Another practical issue is the determination of the number of training data samples. There is no rigid rule for determining the number of training samples for power prediction using neural networks. Thus, we need to analyze the dependency between the number of training samples and statistical results for determining that number. We measure the change of the RMSE with regard to the increase of the number of training data samples. Figure 9 shows the trend graph that plots the numbers of training data samples and their corresponding RMSEs for the case of the TI material and two machine tools. As the sample sizes increase and the under-fitting of the ANN-based models decreases, RMSEs decrease to below 5% by about 6000 samples for Machine 1 and by 3000 samples for Machine 2. On the other hand, the ANN-based models start to increase the RMSEs when they, respectively, reach about 250,000 training samples in Machine 1 and about 50,000 training samples in Turning 2. This phenomenon is due to the over-fitting problem, which undermines a generalization ability of ANN-based models and can be caused from larger training data sizes than needed to solve the given problem [47].

5. Conclusions

This paper presented a standard data-based modeling approach to predict power consumption in turning machining operations. For this purpose, we described how to identify and categorize the MC, input, and output data among machining data, and then how to create predictive models using the identified and categorized data. The methodology presented in this paper can provide a good ability of prediction for process planning decisions on the basis of historical data collected from machining operations. The methodology allows manufacturers to create multiple predictive models that can be applied to diverse MCs. The methodology enables manufacturers to create fine-grained models predictable up to the level of an NC program. The methodology uses standardized data interfaces such as STEP-NC and MTConnect to provide comprehensiveness and interoperability to capture and share the machining data.

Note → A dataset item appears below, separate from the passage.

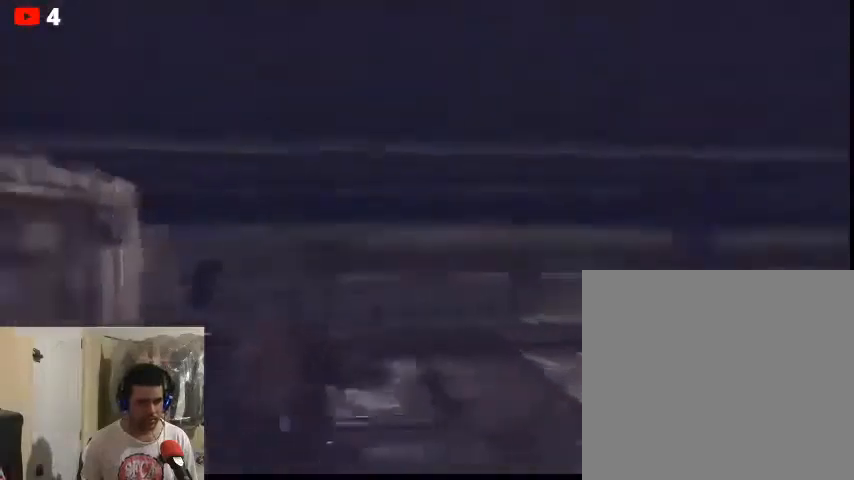
{"buttons": [], "left_stick": "down-right", "right_stick": "down-left", "events": [[467, "left_stick", "down-right"]]}
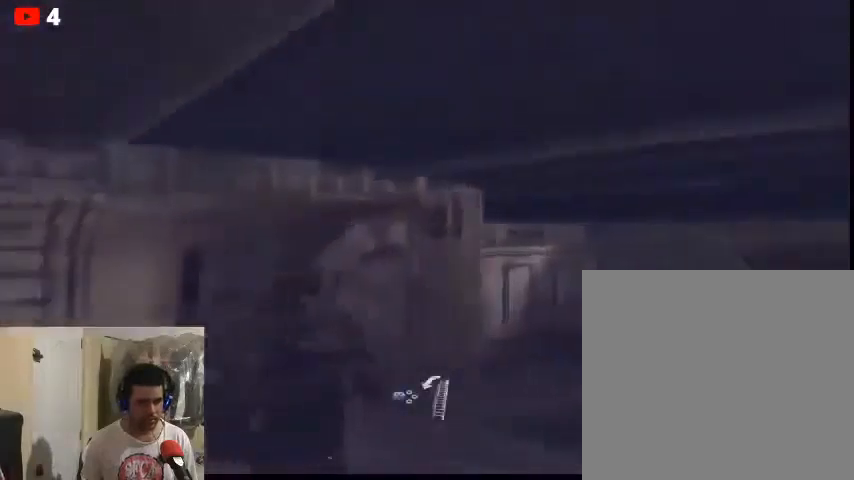
{"buttons": [], "left_stick": "down-right", "right_stick": "center", "events": [[433, "right_stick", "center"]]}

A machining shop can benefit from the application of hundreds or thousands of instances of predictive models for its machining facilities and operations. To provide these multiple instances of predictive models, we are developing a logically-organized framework that can design and operate these predictive models. This framework reduces the number of times of running the predictive modeling process by clustering together some MCs where the similarity in the relationships between input and output variables is found. This framework also constructs a common pool that accumulates predictive models to be used as building blocks. It enables common, reusable, and extensible applications of predictive models across machining shops. This is a significant advantage over traditional modeling approaches based on regression models. This is another reason why we use standardized data interfaces that can provide an open data sharing environment across machining shops.

As we mentioned in Section 1, data collecting is an important process because our approach uses historical machining data. A machining shop accumulates a large volume of machine-monitoring data as the number and the operation time of machine tools increase. A conventional database environment cannot efficiently manage the large volume of the data needed to perform fast retrieval and processing for runtime decision-making. Thus, it is helpful to use distributed database techniques such as Hadoop Distributed File System and its associated programming techniques such as MapReduce. We are currently developing this data infrastructure to increase the abilities of data retrieval and processing across machining shops.

Some limitations of this paper were the use of machine-monitoring data generated from a machining simulator, and the inability of predictive models to sustain high accuracy in high power values. Also, UQ was the out-of-scope of this paper. Future works include: (1) using real data collected from actual machining operations; (2) establishing consistency of high accuracy across full ranges of power values; and (3) integrating methodologies of UQ.